## Task objective
Rewrite the listing below as a Markdown table with the columns Entry and Source Line, numbering each nonblank line in order under Entry and placing that line under Source Line. Skip the blank lines, and omit any pictures from the table.

## Input material
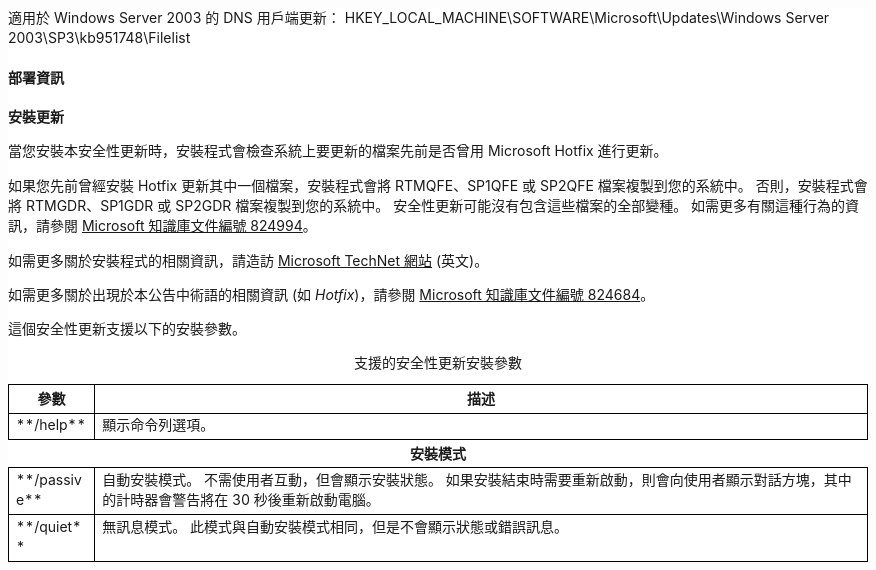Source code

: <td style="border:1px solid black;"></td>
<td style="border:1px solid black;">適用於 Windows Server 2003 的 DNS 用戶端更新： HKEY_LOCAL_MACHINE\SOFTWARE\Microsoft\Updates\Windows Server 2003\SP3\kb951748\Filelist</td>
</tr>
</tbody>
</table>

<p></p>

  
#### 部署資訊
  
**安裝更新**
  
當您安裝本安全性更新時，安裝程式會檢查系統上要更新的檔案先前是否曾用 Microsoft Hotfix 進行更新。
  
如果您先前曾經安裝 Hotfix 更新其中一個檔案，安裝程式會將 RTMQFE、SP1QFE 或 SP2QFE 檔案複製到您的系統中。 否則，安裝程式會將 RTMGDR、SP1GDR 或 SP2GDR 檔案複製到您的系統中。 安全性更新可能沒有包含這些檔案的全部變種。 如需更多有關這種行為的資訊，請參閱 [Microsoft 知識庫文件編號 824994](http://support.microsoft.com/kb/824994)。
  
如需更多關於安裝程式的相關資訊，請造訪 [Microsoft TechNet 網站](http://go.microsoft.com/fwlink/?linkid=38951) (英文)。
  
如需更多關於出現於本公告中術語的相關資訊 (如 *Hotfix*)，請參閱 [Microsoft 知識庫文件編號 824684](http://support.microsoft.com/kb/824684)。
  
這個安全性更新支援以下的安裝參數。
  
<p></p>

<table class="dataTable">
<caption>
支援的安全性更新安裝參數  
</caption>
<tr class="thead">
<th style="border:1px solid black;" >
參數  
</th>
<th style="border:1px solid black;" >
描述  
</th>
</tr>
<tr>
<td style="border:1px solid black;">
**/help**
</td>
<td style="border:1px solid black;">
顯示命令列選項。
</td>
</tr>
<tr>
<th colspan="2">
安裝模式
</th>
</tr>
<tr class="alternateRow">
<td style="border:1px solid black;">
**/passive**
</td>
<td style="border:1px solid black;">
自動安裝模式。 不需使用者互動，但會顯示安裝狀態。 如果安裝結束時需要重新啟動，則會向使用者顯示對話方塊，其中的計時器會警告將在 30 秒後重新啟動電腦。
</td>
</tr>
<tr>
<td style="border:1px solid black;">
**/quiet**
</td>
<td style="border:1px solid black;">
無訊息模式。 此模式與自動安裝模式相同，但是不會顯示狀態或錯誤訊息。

## Result of this task
| Entry | Source Line |
|---|---|
| 1 | Source code |
| 2 | : <td style="border:1px solid black;"></td> |
| 3 | <td style="border:1px solid black;">適用於 Windows Server 2003 的 DNS 用戶端更新： HKEY_LOCAL_MACHINE\SOFTWARE\Microsoft\Updates\Windows Server 2003\SP3\kb951748\Filelist</td> |
| 4 | </tr> |
| 5 | </tbody> |
| 6 | </table> |
| 7 | <p></p> |
| 8 | #### 部署資訊 |
| 9 | **安裝更新** |
| 10 | 當您安裝本安全性更新時，安裝程式會檢查系統上要更新的檔案先前是否曾用 Microsoft Hotfix 進行更新。 |
| 11 | 如果您先前曾經安裝 Hotfix 更新其中一個檔案，安裝程式會將 RTMQFE、SP1QFE 或 SP2QFE 檔案複製到您的系統中。 否則，安裝程式會將 RTMGDR、SP1GDR 或 SP2GDR 檔案複製到您的系統中。 安全性更新可能沒有包含這些檔案的全部變種。 如需更多有關這種行為的資訊，請參閱 [Microsoft 知識庫文件編號 824994](http://support.microsoft.com/kb/824994)。 |
| 12 | 如需更多關於安裝程式的相關資訊，請造訪 [Microsoft TechNet 網站](http://go.microsoft.com/fwlink/?linkid=38951) (英文)。 |
| 13 | 如需更多關於出現於本公告中術語的相關資訊 (如 *Hotfix*)，請參閱 [Microsoft 知識庫文件編號 824684](http://support.microsoft.com/kb/824684)。 |
| 14 | 這個安全性更新支援以下的安裝參數。 |
| 15 | <p></p> |
| 16 | <table class="dataTable"> |
| 17 | <caption> |
| 18 | 支援的安全性更新安裝參數   |
| 19 | </caption> |
| 20 | <tr class="thead"> |
| 21 | <th style="border:1px solid black;" > |
| 22 | 參數   |
| 23 | </th> |
| 24 | <th style="border:1px solid black;" > |
| 25 | 描述   |
| 26 | </th> |
| 27 | </tr> |
| 28 | <tr> |
| 29 | <td style="border:1px solid black;"> |
| 30 | **/help** |
| 31 | </td> |
| 32 | <td style="border:1px solid black;"> |
| 33 | 顯示命令列選項。 |
| 34 | </td> |
| 35 | </tr> |
| 36 | <tr> |
| 37 | <th colspan="2"> |
| 38 | 安裝模式 |
| 39 | </th> |
| 40 | </tr> |
| 41 | <tr class="alternateRow"> |
| 42 | <td style="border:1px solid black;"> |
| 43 | **/passive** |
| 44 | </td> |
| 45 | <td style="border:1px solid black;"> |
| 46 | 自動安裝模式。 不需使用者互動，但會顯示安裝狀態。 如果安裝結束時需要重新啟動，則會向使用者顯示對話方塊，其中的計時器會警告將在 30 秒後重新啟動電腦。 |
| 47 | </td> |
| 48 | </tr> |
| 49 | <tr> |
| 50 | <td style="border:1px solid black;"> |
| 51 | **/quiet** |
| 52 | </td> |
| 53 | <td style="border:1px solid black;"> |
| 54 | 無訊息模式。 此模式與自動安裝模式相同，但是不會顯示狀態或錯誤訊息。 |